Gardez tous les justificatifs de déplacements liés à la santé (ordonnances, convocations, billets). Ne travaillez pas pendant l’arrêt sans autorisation médicale écrite et préalable ; cela risque la suspension des indemnités et des sanctions disciplinaires. Le formulaire officiel de l’Assurance Maladie précise les rubriques à remplir et vos obligations pratiques.
Télécharger le formulaire S3116i
Contrôles pendant l’arrêt maladie : procédures, sanctions et recours
La CPAM organise les contrôles médicaux et administratifs quand un doute existe. L’employeur peut demander une contre‑visite par un médecin assermenté dans le cadre d’un contrôle disciplinaire. Présentez les justificatifs demandés pour éviter toute suspension d’indemnités.

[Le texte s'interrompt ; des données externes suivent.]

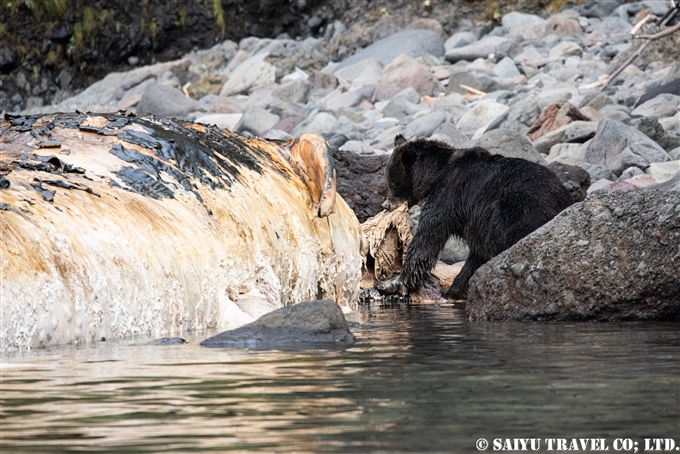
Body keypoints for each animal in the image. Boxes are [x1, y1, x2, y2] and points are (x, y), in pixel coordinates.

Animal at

Qui peut effectuer un contrôle (CPAM, médecin, employeur) et quelles sont les modalités ?
La CPAM mandate son médecin‑conseil ou un agent visiteur pour contrôler la réalité de l’arrêt. L’employeur peut initier une contre‑visite médicale par un praticien agréé. Les visites ont lieu durant les plages de présence ou sur convocation ; l’Assurance Maladie publie les modalités pratiques pour les contrôles.
Que faire si vous êtes absent lors d’un contrôle ou si vous recevez une convocation ?

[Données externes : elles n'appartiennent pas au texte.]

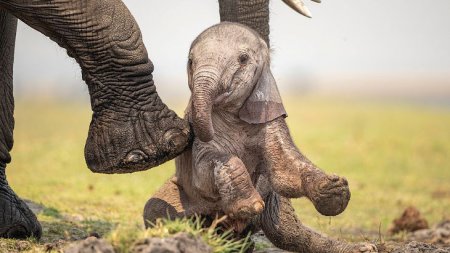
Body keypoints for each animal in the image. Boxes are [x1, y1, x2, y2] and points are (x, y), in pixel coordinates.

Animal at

Contactez immédiatement la CPAM ou répondez à la convocation. Fournissez justificatifs : avis d’arrêt, pièces d’identité, preuves de rendez‑vous médicaux ou billets de transport. Si vous manquez un contrôle, envoyez sans délai les documents justificatifs pour limiter le risque de suspension.

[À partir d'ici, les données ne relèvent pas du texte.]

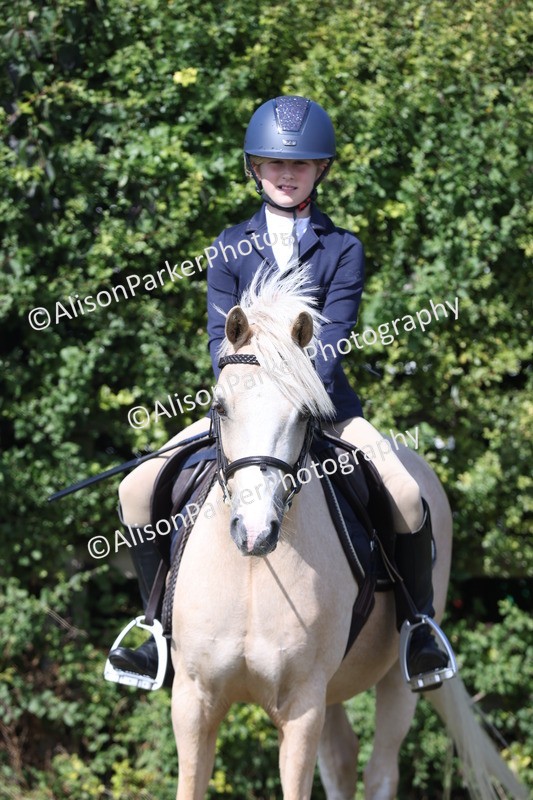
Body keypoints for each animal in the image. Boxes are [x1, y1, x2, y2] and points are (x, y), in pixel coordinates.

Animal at [169, 269, 527, 800]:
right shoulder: (194, 700)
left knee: (381, 770)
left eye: (304, 415)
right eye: (221, 407)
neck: (253, 572)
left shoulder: (302, 705)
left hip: (396, 677)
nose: (256, 533)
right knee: (341, 759)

Modèles de courriers, messages et checklist à conserver pour un contrôle
Conservez : 1) l’avis d’arrêt scanné, 2) papier d’identité, 3) ordonnances et convocations, 4) preuves de déplacement (billets, factures). Rédigez un message court au contrôle : nom, numéro de sécurité sociale, dates d’arrêt, motif du déplacement, pièces jointes. Sauvegardez tous les échanges et envois en recommandé si nécessaire.
Voir les règles ameli sur la prescription et les contrôles
Conseils pratiques et exemples concrets pour organiser vos sorties et vous protéger
Planifiez les sorties hors des plages obligatoires si l’arrêt l’autorise. Pour rendez‑vous médicaux, demandez une convocation écrite ou une ordonnance et conservez‑la. Pour un départ hors département ou à l’étranger, demandez l’accord écrit de la CPAM avant le départ pour éviter toute remise en cause des indemnités.
En cas de litige, rassemblez preuves et correspondances, puis saisissez la commission de recours amiable de la CPAM. Si le conflit persiste, consultez un avocat en droit social. Préparez une petite pochette avec l’avis d’arrêt, justificatifs de soins et pièce d’identité pour être réactif lors d’un contrôle.